When fixing your cut-to-size clear acrylic to a wall you can either use adhesive or drill holes and mount it with fixings. If you know where you'd like to place your drilled holes we can make drilling the holes stress-free by doing them for you. Simply select ‘yes’ for drilled holes on one of our product pages, and select the position of each hole, the diameter (minimum 5mm) and the distance from the edge (minimum 20mm). If your drilled holes are a little more complicated than this then you can also send us a diagram of where you'd like your holes to be.
For some projects, you may not know where you need your drilled holes or require extra holes and will need to drill them yourself. We’ve created this simple step-by-step guide to help you.

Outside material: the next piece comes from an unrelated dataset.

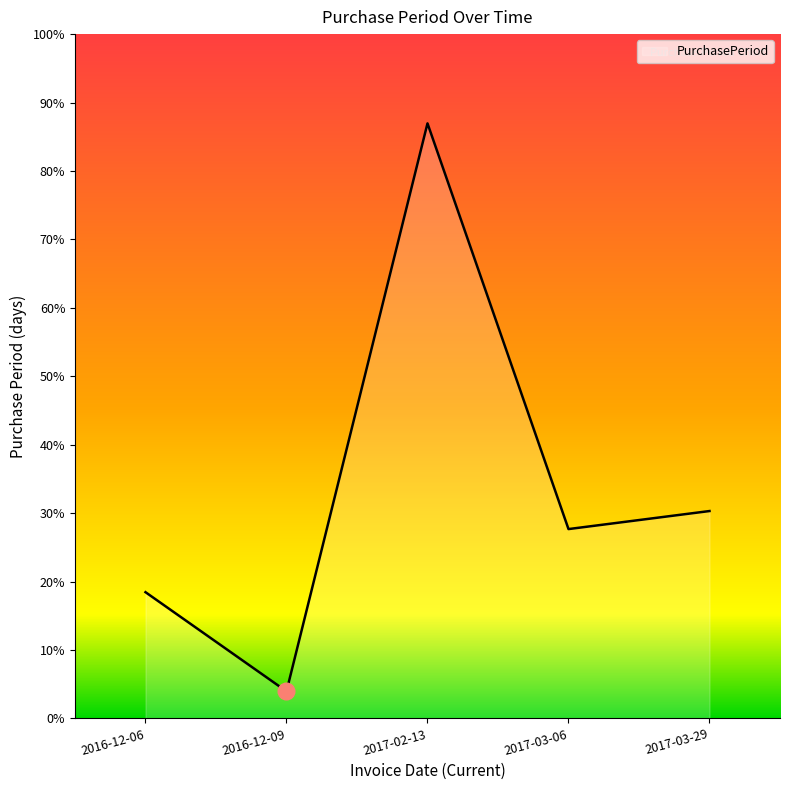

At which category does the data reach its first local valley?

2016-12-09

To drill holes in your acrylic you will need:
- A flat surface such as a piece of wood to support the acrylic
- A standard steel drill or HSS drill
- Masking tape
- A pencil
- A measuring tape
- A clamp or weights to hold the acrylic in place
To prevent damaging the acrylic whilst you work:
- Don't remove the protective film on the acrylic.

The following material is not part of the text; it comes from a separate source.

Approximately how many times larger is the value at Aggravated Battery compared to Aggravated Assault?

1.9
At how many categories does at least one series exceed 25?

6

- Use a slightly worn-down drill bit, new drill bits can be too sharp and may crack the plastic.
- Place something between the clamp/weights and acrylic to prevent scratching.
Step 1. Secure the acrylic to a flat surface such as a solid piece of wood. Your drill will also penetrate this surface so make sure it's not your dining table! Use the clamp or weights to secure the plastic in place, this will stop it spinning or moving when drilling.

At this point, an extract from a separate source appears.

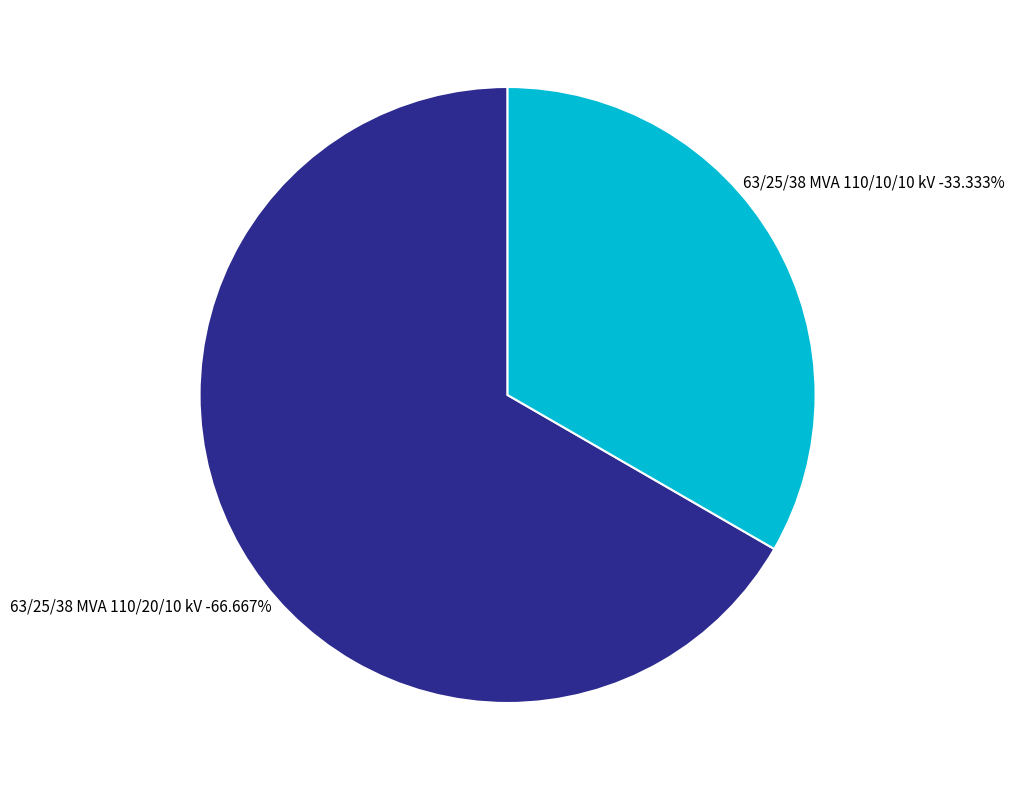

Which category has the smallest portion of the pie?

63/25/38 MVA 110/10/10 kV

Step 2. Measure where you would like your holes to be. If these are on the edge, the distance between the hole and the edge should be at least twice the thickness of the acrylic. So for 3mm acrylic, your hole needs to be at least 6mm from the edge. Place some masking tape where you would like the hole and mark where you intend to drill. The masking tape will help prevent the drill bit from damaging your plastic.
Step 3. Set your drill to a medium setting and place it perpendicular to the acrylic on the mark you measured in Step 2. Lightly press the drill down into the acrylic until it penetrates the supporting material beneath, then gently bring it back through the hole without switching it off. Drill slowly and steadily, forcing the drill through the acrylic could cause it to split or break. If you do get stuck pull back gently with the drill in the reverse setting.